I can remember when passwords needed to be at least four characters ("pass," "word," last four numbers of an SS number), and then at least eight characters (mother's maiden name, phone number, full SS number), and then they needed to contain at least one integer (so we all added a 1 at the end of our password), and then mixed-case characters (so we capitalized the first character or maybe every other if we were really crafty)...
Despite the experts urging us to create stronger and stronger passwords, the majority of us still use one that is either so common that a hacker's password generators won't even break a sweat before they have guessed it or is something that anyone who even remotely knows us could guess in short order.
I'll admit that the need to remember both a username and password for every online store, e-mail address, or network login can be a real challenge. But not to worry, computer programmers (or more likely marketing executives) have come to our rescue and have decided that in most cases our username should be our e-mail address – so now we only need to remember half the login information we needed before.

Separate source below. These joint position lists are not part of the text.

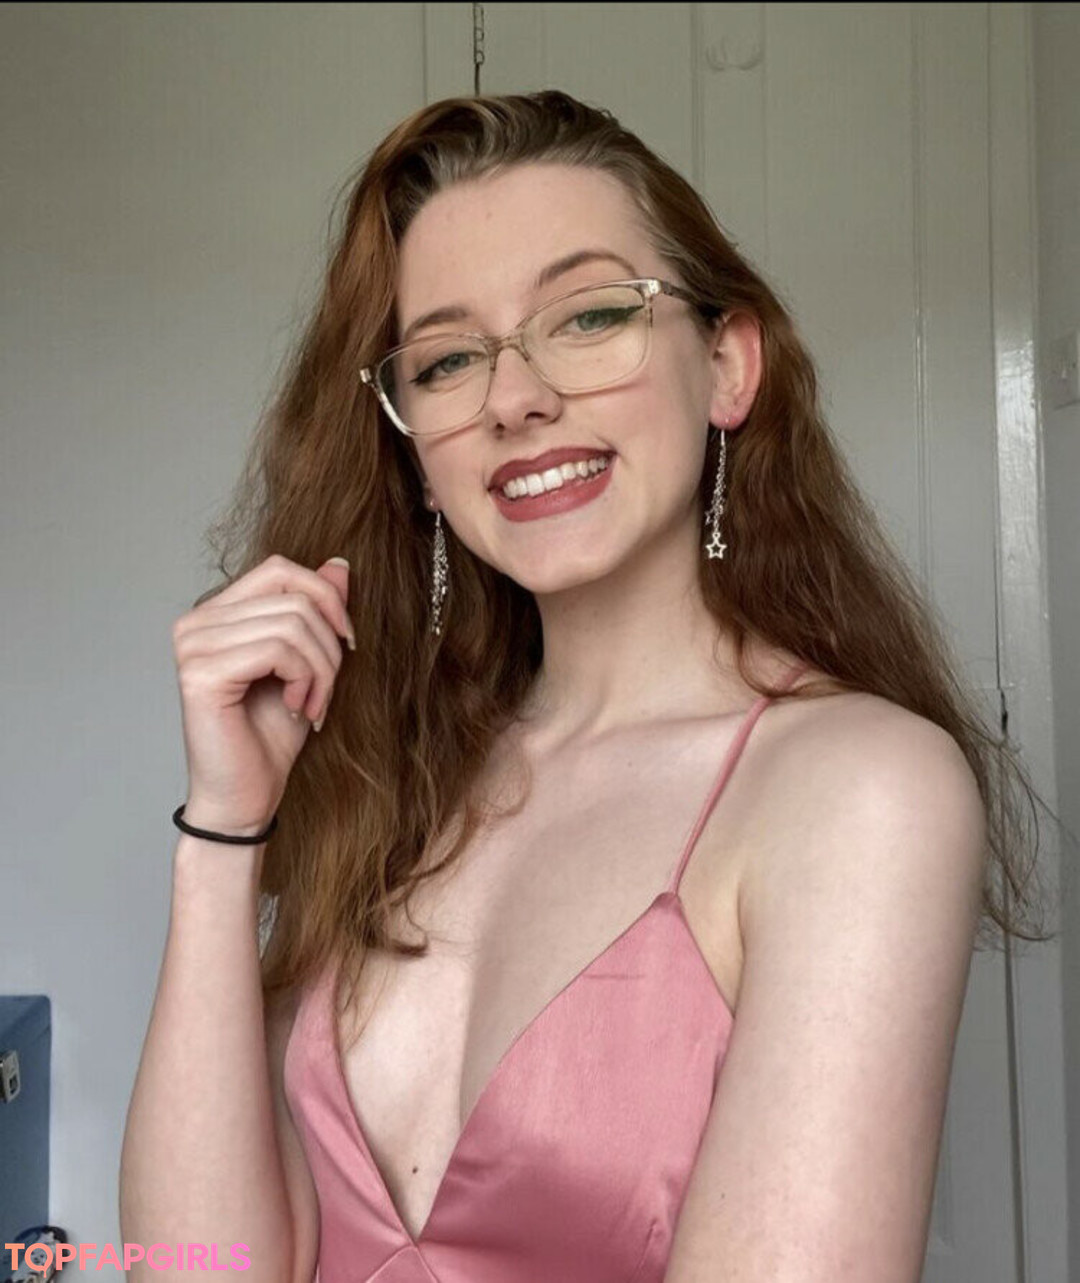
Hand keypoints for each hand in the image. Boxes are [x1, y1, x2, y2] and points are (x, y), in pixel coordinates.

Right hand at [172, 554, 353, 833]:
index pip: (281, 568)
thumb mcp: (309, 662)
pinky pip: (278, 649)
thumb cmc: (272, 735)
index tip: (346, 644)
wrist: (246, 798)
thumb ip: (317, 611)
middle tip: (328, 691)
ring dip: (322, 670)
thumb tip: (339, 564)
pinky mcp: (201, 672)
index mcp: (217, 612)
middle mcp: (196, 621)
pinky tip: (298, 708)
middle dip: (329, 645)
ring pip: (293, 623)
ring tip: (314, 705)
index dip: (326, 597)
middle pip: (294, 596)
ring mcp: (193, 644)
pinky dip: (305, 680)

Handy for us - a username we can remember and most likely we'll get a confirmation e-mail before our account is active, and if we remember not to clean out our entire e-mail inbox, we have a resource to refer back to when we have forgotten the login to www.buymenow.com that we created late one night.
But is this really a good idea? For someone like me who uses 20 or so different e-mail addresses during the course of day, maybe it's not so bad. But if you only have one e-mail address, you now have the same login (and amazingly enough for many, the same password) for almost every verification process you encounter. You are forced to give a company your e-mail address, which you may not normally wish to hand out, and once your address is stored in www.buymenow.com's database, who knows where it will end up?
Not to mention that changing one's e-mail address is not as easy as selecting a new username. It could take weeks, maybe months, before you can wean yourself off your old e-mail address and take up your new identity.
This also leads to my biggest pet peeve regarding e-mail – those who forwarded you that must see joke, a chain letter that will change your life, or word that Bill Gates is going to give you a dollar for every person you forward his beta test e-mail to - without using the "BCC:" line.
If you don't use that line when sending to more than one person, you don't remove the e-mail address of the person who sent it to you and probably the dozen or so other e-mail addresses that have gone along for the ride with every new forward. There are many reasons for this pet peeve, but I'll save those for my next rant two weeks from now.
So what to do? Passphrases are becoming all the rage. That's a sentence that should only make sense to you and most likely will contain mixed-case characters, numbers and even non-alpha characters – the verification process must be to handle spaces, which isn't always the case, but an underscore (_) can always be substituted.
With all the free e-mail sites out there now (Yahoo, Hotmail, Gmail, etc) it is easy enough to create an e-mail address that is only used for login purposes. And there are many Web site that will give you pointers on how to create a password that is hard to guess but relatively easy for you to remember.
I sometime wonder with all the suggestions of stronger and stronger passwords, would no password at all be just as hard for someone to guess nowadays. I would never take that chance, but I do wonder.
C.J. Vadnais is president of the Southern Vermont Broadband Cooperative in Stamford, Vt. His opinions are his own.